▸ BAGIAN DOKUMEN:
Portalika.ID [JAKARTA]-Presiden Joko Widodo menolak sejumlah substansi revisi Undang-Undang Komisi Pemberantasan Korupsi (UU KPK) Nomor 30 Tahun 2002 tentang KPK oleh DPR. Ada empat hal yang ditolak Presiden Joko Widodo yang akrab dipanggil Jokowi tersebut karena substansi tersebut berpotensi mengurangi efektivitas tugas KPK. Presiden sepakat adanya dewan pengawas KPK untuk menangkal penyalahgunaan wewenang.
“Saya tidak setuju terhadap beberapa substansi RUU inisiatif DPR ini yang berpotensi mengurangi efektivitas tugas KPK,” ujarnya seperti disampaikan Kepala Biro Pers, Media, dan Informasi Sekretariat Presiden, Erlin Suastini dalam pernyataannya yang diterime Portalika.ID, Jumat (13/9). Pernyataan Presiden disampaikan di Istana Negara, Jakarta.

▸ DAFTAR TUGAS:
(a) Menurut berita tentang revisi UU KPK, di mana Presiden menyampaikan pernyataannya?
(b) Tulis lanjutan berita tentang revisi UU KPK mulai dari sesudah kalimat terakhirnya.
Entri data tidak diperlukan untuk mengerjakan tugas.

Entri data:
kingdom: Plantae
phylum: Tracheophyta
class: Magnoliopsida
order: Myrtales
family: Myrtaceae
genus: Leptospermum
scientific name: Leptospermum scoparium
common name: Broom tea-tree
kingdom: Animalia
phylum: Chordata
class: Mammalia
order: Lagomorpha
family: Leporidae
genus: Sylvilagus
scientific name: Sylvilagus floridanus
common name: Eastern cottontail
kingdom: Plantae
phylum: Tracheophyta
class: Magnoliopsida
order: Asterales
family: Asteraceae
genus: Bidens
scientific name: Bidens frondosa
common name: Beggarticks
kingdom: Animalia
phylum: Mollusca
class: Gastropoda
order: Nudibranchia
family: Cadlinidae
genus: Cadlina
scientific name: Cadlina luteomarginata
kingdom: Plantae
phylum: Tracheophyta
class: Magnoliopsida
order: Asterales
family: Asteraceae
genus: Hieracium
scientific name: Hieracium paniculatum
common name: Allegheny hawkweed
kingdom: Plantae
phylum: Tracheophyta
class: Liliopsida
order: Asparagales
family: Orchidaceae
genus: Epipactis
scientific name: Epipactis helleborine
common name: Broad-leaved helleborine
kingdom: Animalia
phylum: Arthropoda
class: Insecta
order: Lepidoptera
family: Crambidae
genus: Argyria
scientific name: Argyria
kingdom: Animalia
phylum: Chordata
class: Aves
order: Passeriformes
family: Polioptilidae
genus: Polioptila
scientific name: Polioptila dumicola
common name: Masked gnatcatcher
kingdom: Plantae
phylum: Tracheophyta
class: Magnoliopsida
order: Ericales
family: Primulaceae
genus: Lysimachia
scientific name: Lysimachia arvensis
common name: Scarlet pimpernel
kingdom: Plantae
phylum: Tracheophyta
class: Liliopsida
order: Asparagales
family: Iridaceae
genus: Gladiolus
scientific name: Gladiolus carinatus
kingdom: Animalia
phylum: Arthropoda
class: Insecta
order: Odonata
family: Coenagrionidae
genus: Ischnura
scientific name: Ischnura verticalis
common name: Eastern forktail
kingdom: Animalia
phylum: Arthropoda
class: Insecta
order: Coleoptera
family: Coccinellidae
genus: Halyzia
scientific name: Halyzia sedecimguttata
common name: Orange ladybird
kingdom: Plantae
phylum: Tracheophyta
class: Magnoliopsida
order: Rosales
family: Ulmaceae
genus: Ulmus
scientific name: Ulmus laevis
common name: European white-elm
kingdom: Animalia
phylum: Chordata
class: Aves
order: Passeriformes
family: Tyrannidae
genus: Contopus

▸ JAWABAN BERURUTAN:
(a) Di Istana Negara, Jakarta.

(b)
Presiden telah meminta Menteri Hukum dan HAM serta Menteri Pendayagunaan Aparatur Negara dan Reformasi Birokrasi untuk menyampaikan dan membahas sikap serta pandangan pemerintah terkait substansi dalam usulan revisi Undang-Undang Komisi Pemberantasan Korupsi (KPK) yang diinisiasi Dewan Perwakilan Rakyat (DPR).
Kepala Negara menegaskan bahwa KPK harus terus didukung dengan kewenangan dan kekuatan yang memadai. KPK juga harus lebih kuat dibandingkan dengan lembaga-lembaga lain dalam hal pemberantasan tindak pidana korupsi di Indonesia.
Untuk itu, Presiden Joko Widodo menolak sejumlah substansi yang disampaikan oleh DPR dalam pembahasan revisi UU KPK tersebut.
Pertama, Presiden tidak menyetujui pandangan bahwa KPK harus mendapatkan izin terlebih dahulu dari pihak eksternal untuk melakukan penyadapan. Misalnya, izin kepada pihak pengadilan.
“Tidak! KPK cukup memperoleh izin internal dari Dewan Pengawas untuk menjaga kerahasiaan,” katanya.

Kedua, Kepala Negara berpandangan bahwa penyelidik dan penyidik KPK juga dapat berasal dari unsur Aparatur Sipil Negara (ASN) yang diangkat dari pegawai KPK maupun instansi pemerintah lainnya. Sebelumnya, pihak DPR berpandangan bahwa penyelidik dan penyidik KPK hanya berasal dari unsur kepolisian dan kejaksaan.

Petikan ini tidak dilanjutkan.